Farmer Focus: How much to spend on a poor wheat crop?

We have had just 24mm of rain in the past seven weeks, but I am not complaining, as this is when our soil comes into its own. The persistent wet winter has taken its toll, but I am convinced our crops are better rooted and are coping better with the extreme conditions.

Dry weather has helped minimise disease levels in the wheat. The one field of Dunston we have, which is a very poor crop, experienced yellow rust at T1.

Tebuconazole seems to have dried it up, but it is difficult to judge how much to spend on a poor crop. I find the easiest way is to estimate its potential and then work backwards.

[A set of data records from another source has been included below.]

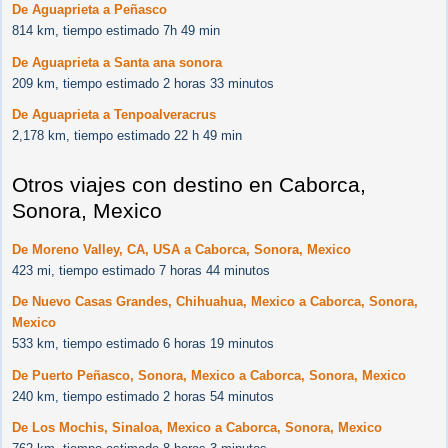
De Aguaprieta a Peñasco
814 km, tiempo estimado 7h 49 min
De Aguaprieta a Santa ana sonora
209 km, tiempo estimado 2 horas 33 minutos
De Aguaprieta a Tenpoalveracrus
2,178 km, tiempo estimado 22 h 49 min
Otros viajes con destino en Caborca,
Sonora, Mexico
De Moreno Valley, CA, USA a Caborca, Sonora, Mexico
423 mi, tiempo estimado 7 horas 44 minutos
De Nuevo Casas Grandes, Chihuahua, Mexico a Caborca, Sonora,
Mexico
533 km, tiempo estimado 6 horas 19 minutos
De Puerto Peñasco, Sonora, Mexico a Caborca, Sonora, Mexico
240 km, tiempo estimado 2 horas 54 minutos
De Los Mochis, Sinaloa, Mexico a Caborca, Sonora, Mexico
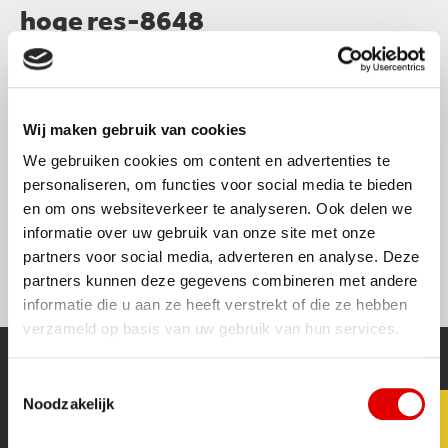
hoge res-8648
lees meer
hoge res-8627
lees meer
hoge res-8545
Wij maken gebruik van cookies
lees meer
We gebruiken cookies om content en advertenties te
hoge res-8511
personaliseren, om functies voor social media te bieden
lees meer
en om ons websiteverkeer te analyseren. Ook delen we
hoge res-8455
informatie over uw gebruik van onze site met onze
partners voor social media, adverteren en analyse. Deze
lees meer
grunt
partners kunnen deze gegevens combineren met andere
informatie die u aan ze heeft verstrekt of die ze hebben
2
3
4
verzameld op basis van uw gebruik van hun services.
Snel naar...
Toestemmingsselectie
Noodzakelijk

See also: How deep cultivations can repair heavy land after a wet winter

T2 has been applied to the winter wheat and with conditions as they are and the variety being Graham a non SDHI approach has been taken.

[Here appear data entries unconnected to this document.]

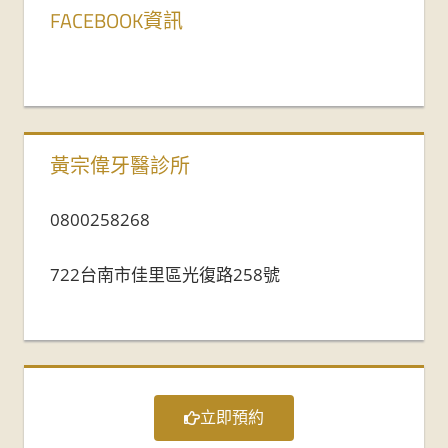
FACEBOOK資訊
黃宗偉牙醫診所
0800258268
722台南市佳里區光復路258號
立即預約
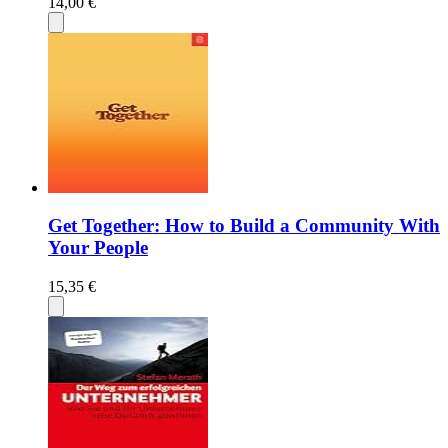
14,00 €
Get Together: How to Build a Community With
Your People
15,35 €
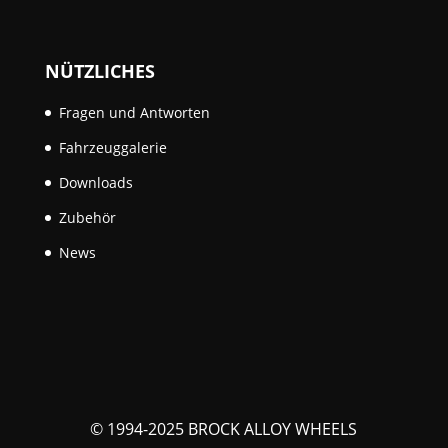
NÜTZLICHES
Fragen und Antworten
Fahrzeuggalerie
Downloads
Zubehör
News
© 1994-2025 BROCK ALLOY WHEELS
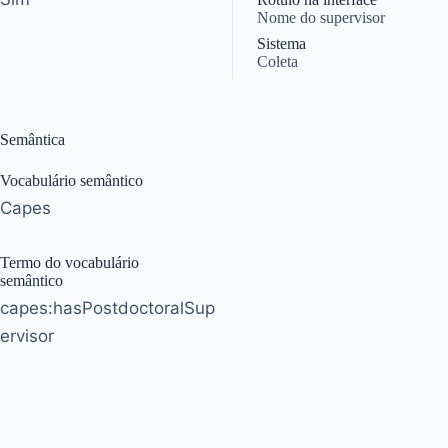
Nome do supervisor
Sistema
Coleta
Semântica
Vocabulário semântico
Capes
Termo do vocabulário
semântico
capes:hasPostdoctoralSup
ervisor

Moisture retention during the establishment of spring crops has been critical. Crops that have been drilled straight into unplanned over-winter stubble have established the most favourably. Anywhere that had to be lightly cultivated, resulting in a cloddier seed-bed has dried out.

We have also seen seed depth having an impact, and are realising the necessity to work on getting our fields as level as possible. Diammonium phosphate applied with the drill to spring cereals has once again been beneficial.

One of our most interesting crops this year is half a field of volunteer winter beans that we have decided to crop. These have just received a flowering fungicide application, but have had no other inputs. They are certainly more forward than the ones we drilled and seemed to have tilled better. This is the year to try anything!

We have taken an opportunity to plant some interesting mixes (anything left over and kicking around) on any bare/failed patches. I like the theory of using C4 plants during this summer growing period, so we have added some leftover game maize to the mix.

There is no guaranteed economic return and after doing a lot of mixing you do question whether it’s worthwhile, however, it feels the right thing to do. I am looking forward to seeing what appears.


Jack Hopkins is the assistant farm manager on a 730ha estate in North Herefordshire on predominantly silty clay loam soils. Cropping includes wheat, barley, oilseed rape, spring oats and peas, plus grassland which supports a flock of 1,100 ewes and 25 pedigree Hereford cattle.